All of the terms of this Coverage Part will then apply directly to the mortgageholder.
We find that sub-part d of the policy is a standard mortgage clause as it gives
Pacific West a claim for proceeds even if a claim is denied due to Renola’s failure
to comply with the terms of the policy. Thus, as in May, Pacific West has an
8 independent claim from Renola, making it an insured under the contract, and giving
it a right to recover attorney’s fees pursuant to La. R.S. 22:1892.

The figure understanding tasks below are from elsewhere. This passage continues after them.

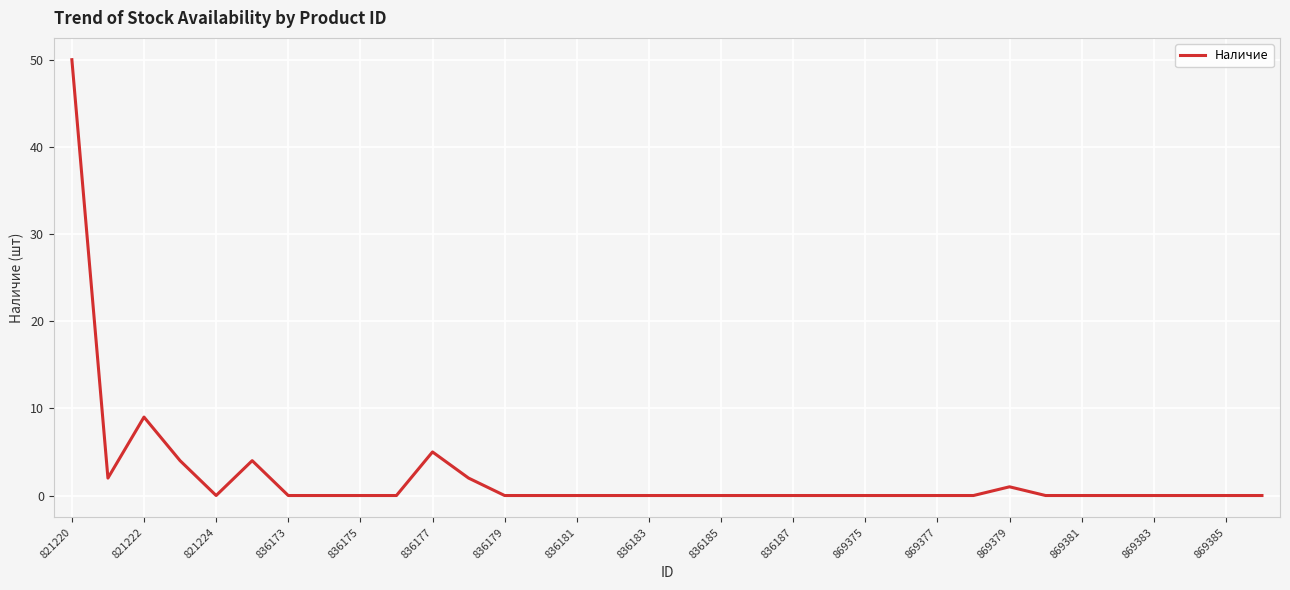

Reading right to left, list all the values displayed in this chart.

0	0	0	0	0	0	0	1	0	0	0	0	0	0	0	0	0	0	0	0	0	0	2	5	0	0	0	0	4	0	4	9	2	50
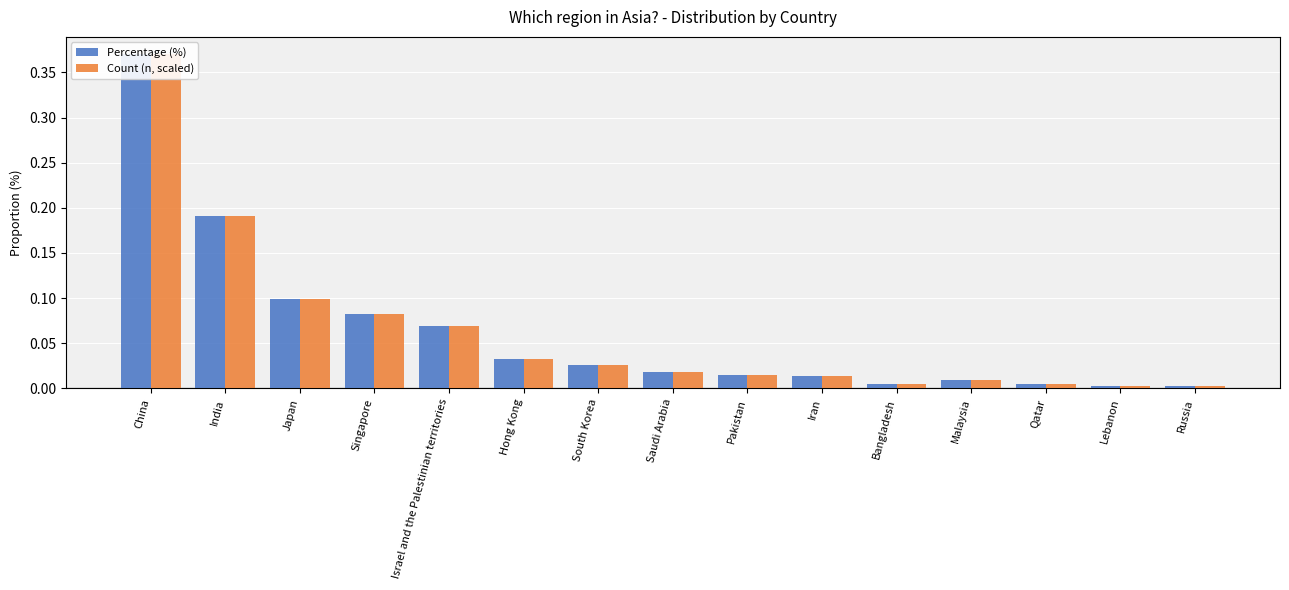

List the series in order of their overall mean, lowest first.

Percentage (%), Count (n, scaled)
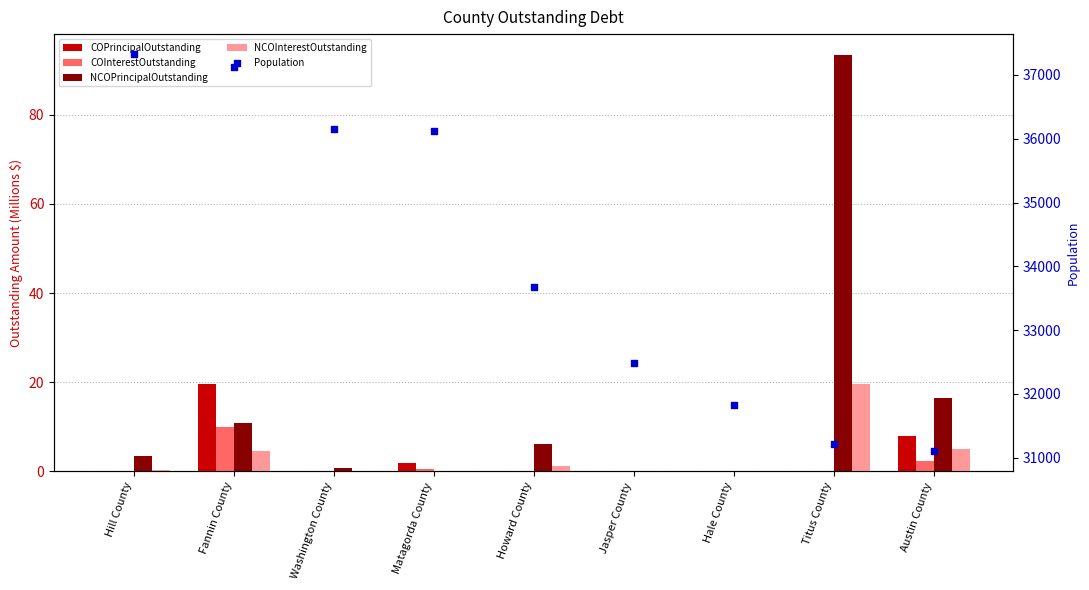

Which series reaches the maximum Y coordinate?

Population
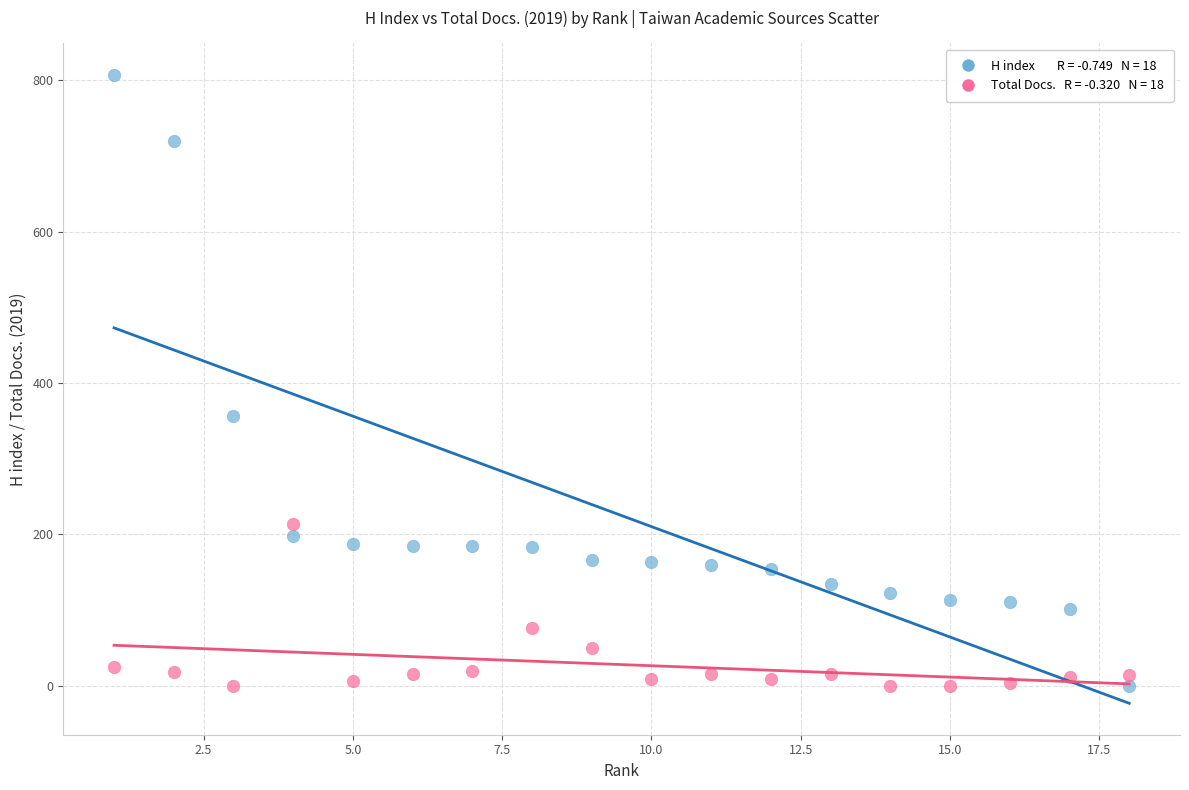

Across all data points, what is the range of Y values (max minus min)?

807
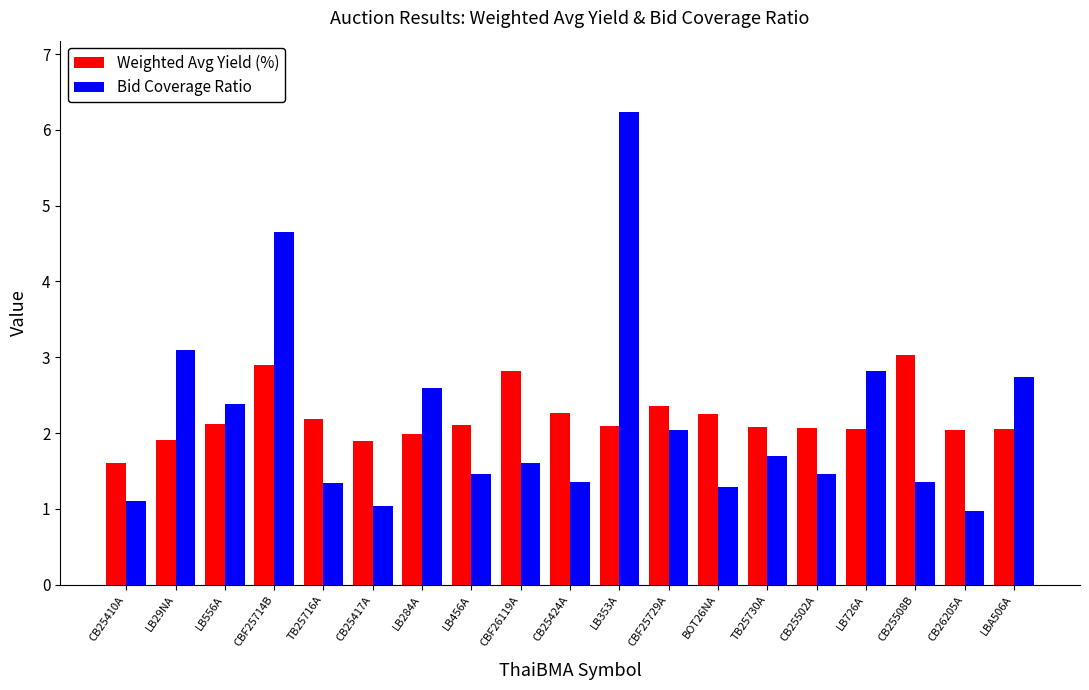

What is the lowest value of the Weighted Avg Yield (%) series?

1.6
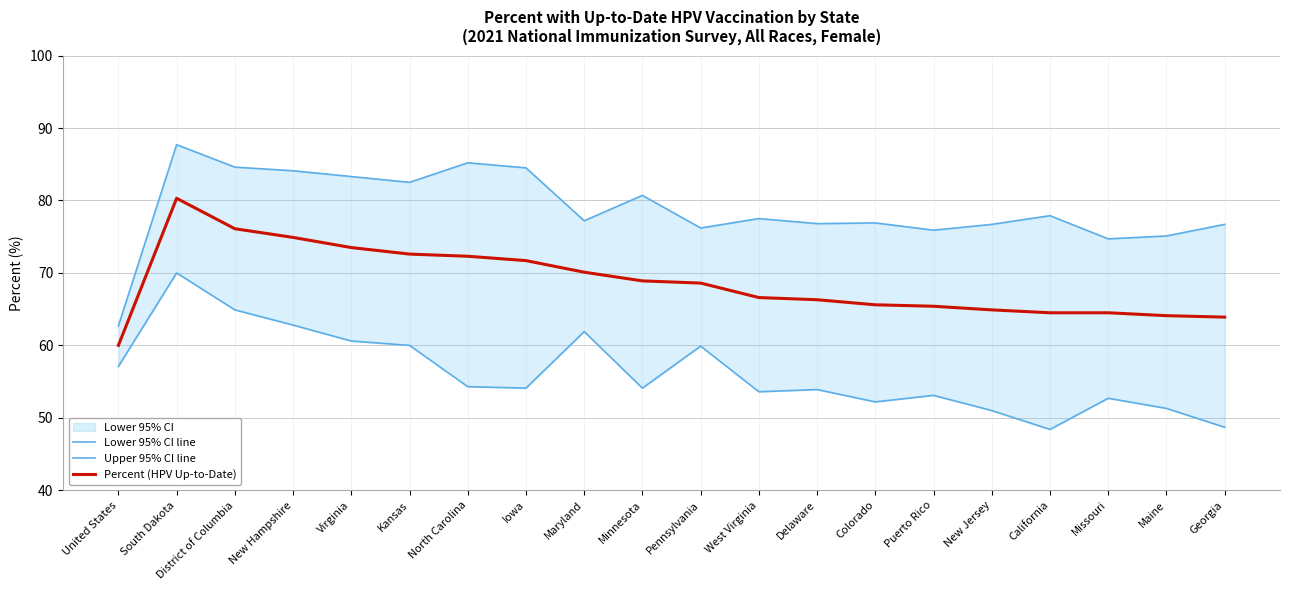

What is the difference between the Lower 95% CI line values at Pennsylvania and Georgia?

11.2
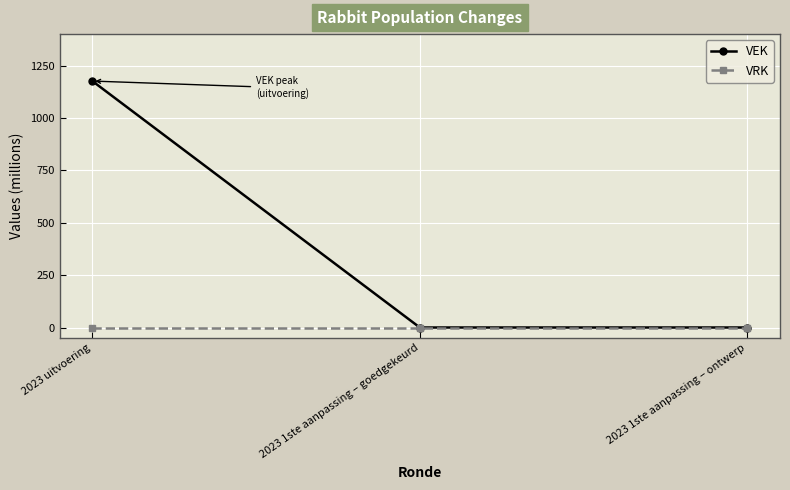

What position from the right is 2023 uitvoering?

3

Scope of January 13, 2020 Judgment
LCPIC’s argument that Pacific West is not entitled to attorney’s fees because
the judgment did not specifically name Pacific West lacks merit. In PVCA II, this
Court overturned an exception of res judicata, determining that the issue of
Respondent’s entitlement to attorneys’ fees had not been decided. In doing so, this
Court noted a November 13, 2019 stipulation among the parties to determine
attorney’s fees and costs after trial. The instant writ derives from subsequent
proceedings on the same issue. We additionally note that as an intervenor, Pacific
West was a party to the underlying litigation and that the policy’s standard mortgage
clause established Pacific West as an additional insured with an independent right to
collect attorney’s fees for LCPIC’s bad faith under La. R.S. 22:1892. Hence, as an
insured under the policy and a party to the litigation with an independent right to
collect its own attorney’s fees incurred, we conclude that the jury’s finding of bad
faith against LCPIC was also conclusive as to Pacific West.
CONCLUSION
This Court affirmed the January 13, 2020 judgment that all the elements were
met for the insureds to collect attorney’s fees, penalties, and costs allowed under La.
R.S. 22:1892. The May case has established that a mortgagee with a standard
mortgage clause is an additional insured and is entitled to recover attorney’s fees
under La. R.S. 22:1892. Here, subpart d of the policy’s mortgageholder clauses is a
standard mortgage clause as it states that “the mortgageholder will still have the right
to receive loss payment” if a claim is denied based on the insured’s lack of
compliance with the policy’s coverage terms. Thus, Pacific West is entitled to
9 collect its own attorney’s fees incurred as allowed under La. R.S. 22:1892 based on
LCPIC’s adjudicated bad faith.
There are no genuine issues of disputed facts. As a matter of law, Pacific
West is entitled to prove its independent claim for attorney’s fees and costs. Based
on our de novo review, the district court did not err in granting Pacific West’s motion
for summary judgment and denying LCPIC’s motion for summary judgment on the
issue of Pacific West’s entitlement to attorney’s fees. Accordingly, we grant
LCPIC’s writ application and deny relief.